On le sait, la langue est fortement attaquée pendant tout phénomène totalitaire (Ariane Bilheran insiste beaucoup sur l’importance capitale du livre de témoignage de Viktor Klemperer L.T.I. (La langue du IIIe Reich) ; mais l’on peut aussi relire 1984 de George Orwell pour s’en convaincre facilement), les mots étant renversés de leur sens initial et jusqu’alors communément admis (que l’on pense seulement à l’oxymore que constitua l’expression « distanciation sociale », ou bien à la non moins aberrante expression, reprise par presque tous, « je me vaccine pour protéger les autres »). « La langue est à la fois symptôme et origine de la contagion délirante dans le phénomène totalitaire » : la tâche de l’écrivain, et du penseur, est alors d’écrire, de témoigner, pour révéler le tout à la société, quand l’hystérie collective sera passée, et que ladite société sera en mesure d’écouter : « Remettre les mots à l’endroit est une entreprise de décontamination psychique de la novlangue qui a besoin d’une cure thermale. »

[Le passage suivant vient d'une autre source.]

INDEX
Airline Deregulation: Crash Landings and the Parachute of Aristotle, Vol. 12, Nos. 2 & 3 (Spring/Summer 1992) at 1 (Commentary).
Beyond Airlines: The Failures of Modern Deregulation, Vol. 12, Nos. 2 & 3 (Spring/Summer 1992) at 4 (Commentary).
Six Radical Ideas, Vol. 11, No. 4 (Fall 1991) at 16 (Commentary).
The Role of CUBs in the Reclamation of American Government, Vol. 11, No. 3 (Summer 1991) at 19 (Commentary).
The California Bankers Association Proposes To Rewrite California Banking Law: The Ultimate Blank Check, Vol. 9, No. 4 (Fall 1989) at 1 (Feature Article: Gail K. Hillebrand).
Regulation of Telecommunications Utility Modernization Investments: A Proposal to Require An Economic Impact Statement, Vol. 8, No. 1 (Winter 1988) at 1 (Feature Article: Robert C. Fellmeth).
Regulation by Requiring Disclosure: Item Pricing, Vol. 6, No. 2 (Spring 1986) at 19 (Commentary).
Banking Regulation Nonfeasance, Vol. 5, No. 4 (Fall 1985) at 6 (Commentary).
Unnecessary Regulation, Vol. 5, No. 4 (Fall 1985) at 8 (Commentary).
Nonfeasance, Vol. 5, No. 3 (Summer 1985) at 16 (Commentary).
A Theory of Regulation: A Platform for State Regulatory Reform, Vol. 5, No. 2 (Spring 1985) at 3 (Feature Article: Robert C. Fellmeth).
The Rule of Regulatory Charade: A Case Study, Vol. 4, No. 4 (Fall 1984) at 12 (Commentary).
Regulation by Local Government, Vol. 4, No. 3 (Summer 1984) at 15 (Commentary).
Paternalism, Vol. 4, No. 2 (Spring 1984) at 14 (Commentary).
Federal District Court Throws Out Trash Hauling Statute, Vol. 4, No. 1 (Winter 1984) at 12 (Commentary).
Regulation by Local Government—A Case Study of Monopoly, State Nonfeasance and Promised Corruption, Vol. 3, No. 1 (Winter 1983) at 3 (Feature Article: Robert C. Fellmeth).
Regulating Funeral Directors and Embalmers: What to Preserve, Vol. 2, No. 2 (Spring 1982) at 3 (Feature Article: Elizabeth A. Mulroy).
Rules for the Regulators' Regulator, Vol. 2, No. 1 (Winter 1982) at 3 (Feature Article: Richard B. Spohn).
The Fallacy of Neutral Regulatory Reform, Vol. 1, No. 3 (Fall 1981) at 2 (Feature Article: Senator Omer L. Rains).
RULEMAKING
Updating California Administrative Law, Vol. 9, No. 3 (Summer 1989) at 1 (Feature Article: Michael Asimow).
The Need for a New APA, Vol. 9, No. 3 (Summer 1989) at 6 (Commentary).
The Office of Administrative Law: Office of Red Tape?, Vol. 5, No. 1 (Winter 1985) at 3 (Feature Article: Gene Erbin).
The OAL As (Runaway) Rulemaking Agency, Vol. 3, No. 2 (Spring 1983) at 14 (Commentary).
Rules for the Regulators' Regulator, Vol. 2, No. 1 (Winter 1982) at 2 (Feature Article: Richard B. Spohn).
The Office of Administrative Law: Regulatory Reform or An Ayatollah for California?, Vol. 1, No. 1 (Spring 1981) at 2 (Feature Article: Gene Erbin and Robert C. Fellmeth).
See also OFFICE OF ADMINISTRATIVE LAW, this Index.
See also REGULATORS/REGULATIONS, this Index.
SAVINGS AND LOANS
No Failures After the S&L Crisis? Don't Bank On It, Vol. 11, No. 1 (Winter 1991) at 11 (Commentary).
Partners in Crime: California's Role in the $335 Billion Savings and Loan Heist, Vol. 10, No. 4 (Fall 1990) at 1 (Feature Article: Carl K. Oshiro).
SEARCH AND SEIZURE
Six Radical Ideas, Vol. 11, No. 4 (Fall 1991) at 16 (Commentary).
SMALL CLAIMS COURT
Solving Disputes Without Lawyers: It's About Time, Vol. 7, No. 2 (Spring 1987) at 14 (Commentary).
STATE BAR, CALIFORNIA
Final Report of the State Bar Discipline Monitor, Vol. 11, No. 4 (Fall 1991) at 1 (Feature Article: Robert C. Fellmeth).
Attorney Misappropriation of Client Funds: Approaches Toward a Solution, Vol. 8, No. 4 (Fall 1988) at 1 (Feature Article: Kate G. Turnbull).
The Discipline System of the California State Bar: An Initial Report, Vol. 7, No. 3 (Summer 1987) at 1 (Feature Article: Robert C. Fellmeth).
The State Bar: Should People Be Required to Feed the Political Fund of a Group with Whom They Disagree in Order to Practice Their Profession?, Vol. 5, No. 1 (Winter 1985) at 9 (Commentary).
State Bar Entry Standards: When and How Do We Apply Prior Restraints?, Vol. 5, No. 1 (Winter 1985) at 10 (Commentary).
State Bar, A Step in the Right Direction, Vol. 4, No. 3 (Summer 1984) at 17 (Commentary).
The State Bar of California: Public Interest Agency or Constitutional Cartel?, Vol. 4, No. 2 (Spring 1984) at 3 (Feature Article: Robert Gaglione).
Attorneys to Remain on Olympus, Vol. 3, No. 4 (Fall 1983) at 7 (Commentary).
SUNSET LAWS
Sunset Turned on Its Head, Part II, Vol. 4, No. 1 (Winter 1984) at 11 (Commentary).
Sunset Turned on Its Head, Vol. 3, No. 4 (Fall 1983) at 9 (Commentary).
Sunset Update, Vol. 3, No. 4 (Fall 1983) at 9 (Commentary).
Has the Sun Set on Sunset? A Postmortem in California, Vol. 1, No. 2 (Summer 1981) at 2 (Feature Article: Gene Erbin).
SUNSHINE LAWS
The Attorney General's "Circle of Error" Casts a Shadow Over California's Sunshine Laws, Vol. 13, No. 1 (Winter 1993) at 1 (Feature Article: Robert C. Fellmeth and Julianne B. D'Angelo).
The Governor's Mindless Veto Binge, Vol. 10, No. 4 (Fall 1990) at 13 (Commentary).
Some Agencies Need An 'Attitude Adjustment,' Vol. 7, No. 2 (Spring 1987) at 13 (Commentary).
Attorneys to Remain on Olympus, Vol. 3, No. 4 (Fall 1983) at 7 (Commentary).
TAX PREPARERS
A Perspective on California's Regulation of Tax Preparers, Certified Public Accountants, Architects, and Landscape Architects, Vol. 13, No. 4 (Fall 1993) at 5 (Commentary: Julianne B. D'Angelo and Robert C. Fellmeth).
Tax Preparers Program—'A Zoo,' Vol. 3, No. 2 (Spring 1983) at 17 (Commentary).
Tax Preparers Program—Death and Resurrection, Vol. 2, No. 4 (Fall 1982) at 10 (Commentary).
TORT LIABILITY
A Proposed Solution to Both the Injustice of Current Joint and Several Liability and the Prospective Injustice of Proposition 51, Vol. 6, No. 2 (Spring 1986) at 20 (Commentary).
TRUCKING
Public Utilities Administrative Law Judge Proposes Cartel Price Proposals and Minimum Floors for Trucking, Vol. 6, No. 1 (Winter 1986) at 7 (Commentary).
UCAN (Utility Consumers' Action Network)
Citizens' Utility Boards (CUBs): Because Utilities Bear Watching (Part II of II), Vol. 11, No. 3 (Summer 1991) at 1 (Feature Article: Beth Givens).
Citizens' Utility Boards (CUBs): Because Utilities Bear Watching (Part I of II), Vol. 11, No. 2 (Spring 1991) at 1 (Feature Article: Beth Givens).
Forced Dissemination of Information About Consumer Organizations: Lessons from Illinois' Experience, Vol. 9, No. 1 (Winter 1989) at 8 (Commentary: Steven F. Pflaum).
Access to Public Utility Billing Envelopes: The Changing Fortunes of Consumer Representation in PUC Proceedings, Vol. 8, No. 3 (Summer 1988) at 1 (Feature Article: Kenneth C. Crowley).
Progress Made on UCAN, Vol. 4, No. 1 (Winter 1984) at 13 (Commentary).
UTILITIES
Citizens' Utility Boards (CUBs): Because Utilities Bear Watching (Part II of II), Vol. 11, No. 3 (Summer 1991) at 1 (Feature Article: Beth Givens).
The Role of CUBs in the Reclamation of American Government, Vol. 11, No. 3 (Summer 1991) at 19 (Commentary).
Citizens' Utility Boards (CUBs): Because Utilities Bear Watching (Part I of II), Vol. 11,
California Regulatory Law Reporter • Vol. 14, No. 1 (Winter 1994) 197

C’est alors que la philosophe de la Pesanteur et la Grâce, Simone Weil, est convoquée, pour en appeler à la désobéissance civile quand nécessaire (car « une nourriture indispensable à l’âme humaine est la liberté. La liberté, au sens concret du mot, consiste dans une possibilité de choix. Il s’agit bien entendu, d’une possibilité réelle »), puis la figure tutélaire d’Antigone (venue donner une sépulture à son frère Polynice, fût-il devenu ennemi de la cité), et enfin, pour conclure, la figure traditionnelle de la charité, saint François d’Assise : « Il est parti à la rencontre des lépreux, dans une dimension sacrificielle, au sens où ce qui était important était de faire prévaloir le lien humain sur la possible contamination. Il était essentiel de témoigner de l’amour entre des êtres humains, aux antipodes de la haine totalitaire et de la préservation de sa petite personne ». Amor omnia[1]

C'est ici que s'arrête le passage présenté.